You need to understand yourself in order to change your habit. Is there a time or place you find yourself biting your nails?

Replace It with a Good (or at Least Better) One

If you want to quit drinking soda, consider replacing it with flavored water. If you want to quit smoking, try lollipops. Think of your habit, and give it a placeholder with something a little better.

Be Ready for the “Downsides” of Quitting the Habit

Do you know one of the main reasons people relapse when they’re trying to quit smoking? Weight gain. Obviously the trade off in terms of health risks aren’t worth it if you’re looking at the situation objectively, but when you’re looking at the rising scale it may make it difficult to stick with it if you’re not prepared. Maybe by putting the scale away for now.

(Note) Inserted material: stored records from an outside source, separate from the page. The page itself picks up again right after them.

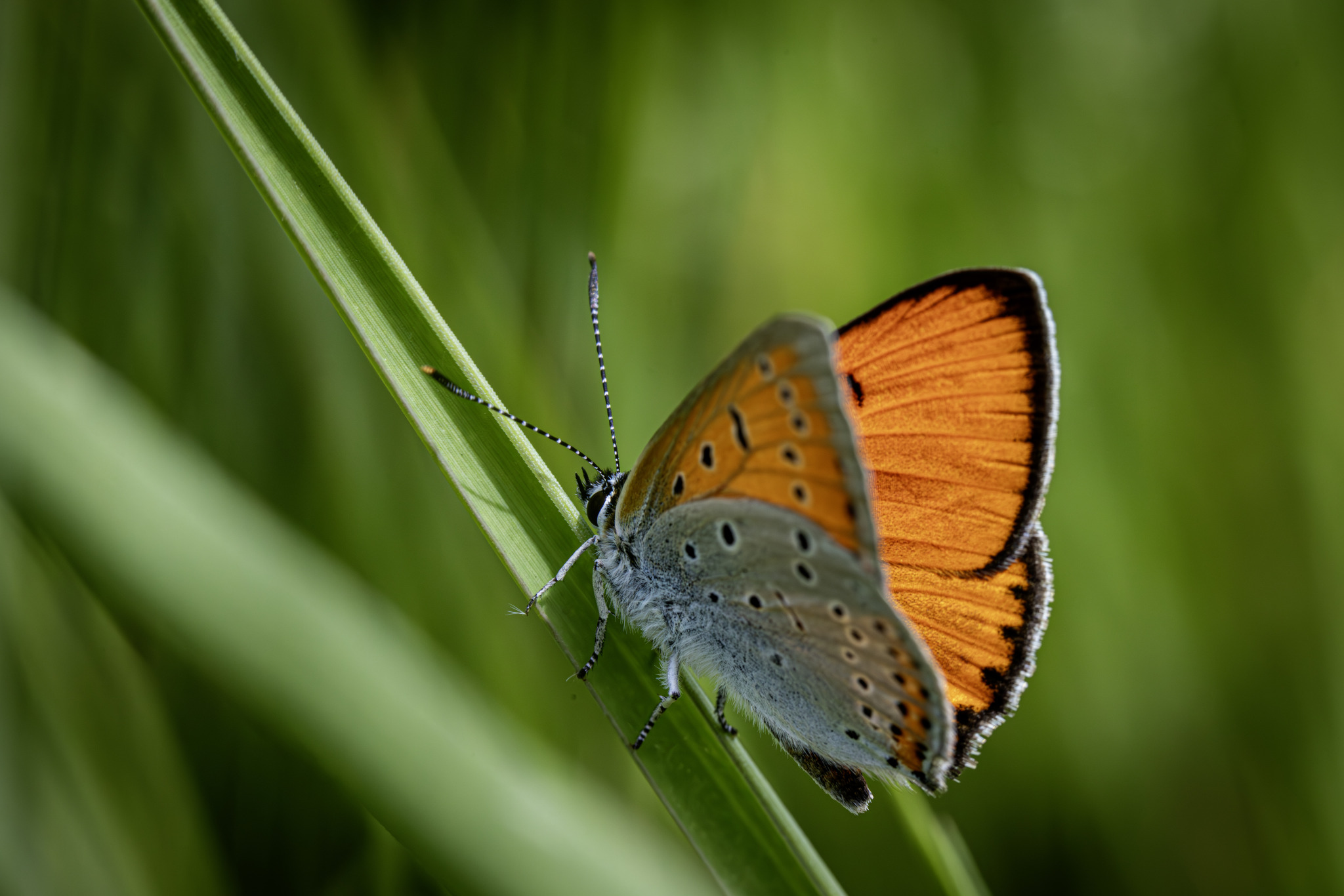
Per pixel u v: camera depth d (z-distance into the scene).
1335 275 0.26
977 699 0.23
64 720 0.23
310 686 0.22
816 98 0.26
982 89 0.26
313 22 0.24
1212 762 0.25
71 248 0.24
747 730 0.25
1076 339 0.26
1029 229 0.26
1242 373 0.26
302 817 0.23
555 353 0.25
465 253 0.24
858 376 0.23
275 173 0.22
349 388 0.24
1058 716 0.25
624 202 0.25
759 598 0.23
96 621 0.23
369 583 0.24
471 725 0.22
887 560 0.23
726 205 0.26
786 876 0.22
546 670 0.24
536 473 0.23
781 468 0.22
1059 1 0.26
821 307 0.26
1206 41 0.26
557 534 0.23
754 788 0.22
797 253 0.26
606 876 0.22
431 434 0.23
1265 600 0.25
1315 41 0.26
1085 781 0.25
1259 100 0.26
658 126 0.26
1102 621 0.25
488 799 0.22
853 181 0.26
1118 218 0.26
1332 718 0.25
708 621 0.23
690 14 0.26
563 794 0.22
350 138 0.24
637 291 0.26
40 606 0.23
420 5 0.24
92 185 0.24
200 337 0.24
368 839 0.24
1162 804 0.25
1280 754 0.25
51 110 0.23
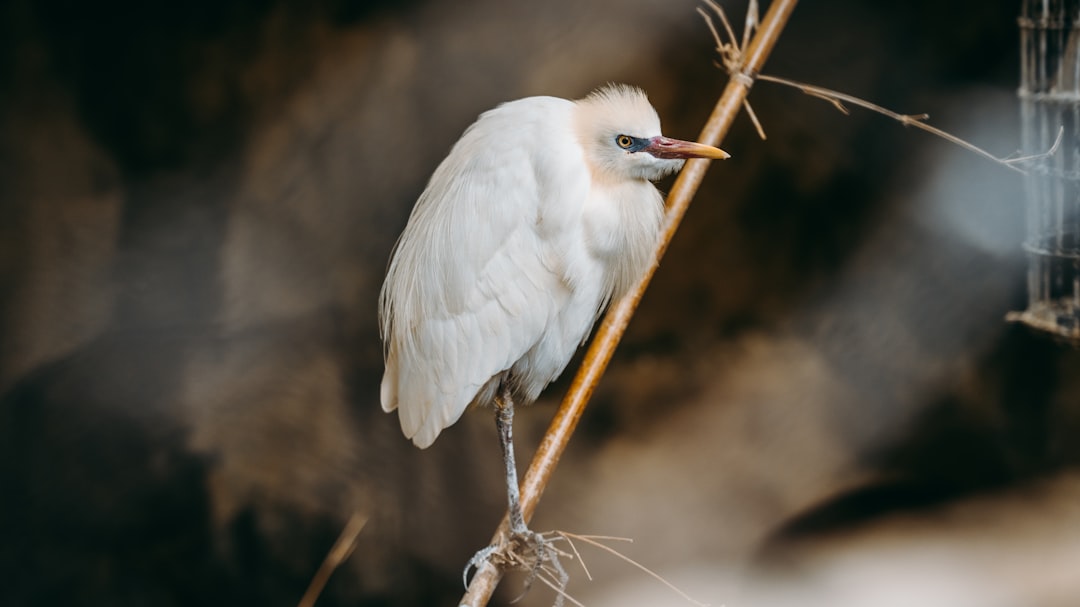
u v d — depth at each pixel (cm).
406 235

Reduce Other Sources of Stress

Stress will always be there, and it’s often a trigger — especially when it grows. Start by trying mediation, sleeping more, and walking in nature to help reduce and manage your stress.

Prepare for Slip Ups

Change is hard, and slip ups are going to happen. This doesn’t mean you failed! Be honest with yourself and try to learn from them. A growth mindset (instead of all-or-nothing) will help to keep your bad habits in check.

Get Support, Give Support

This can be a friend, a Facebook group, or Alcoholics Anonymous. You don’t have to work through your bad habits alone. Having someone as a cheerleader can be very encouraging!

Start Small

Aim to change one habit at a time. For example, start by reducing your soda intake by 1 can a day. Then you can build on it and move to a can every other day. And eventually you can build up to soda being a rare treat if that is your goal.

Have a Reason

We know that soda, smoking, and other excesses are not good for our health. But these habits are often rooted in personal behaviors. Try giving up smoking so you can watch your grandkids graduate from college. Try giving up soda so that you have more energy to play with your new puppy.

Set Your Goal

And be specific! Instead of “I want to quit drinking soda,” a better goal would be, “starting on Monday, I will only drink 1 can of soda a day. I will do this for the next two weeks.”

Believe In Yourself

You are growing. You are wonderful. You can make this adjustment.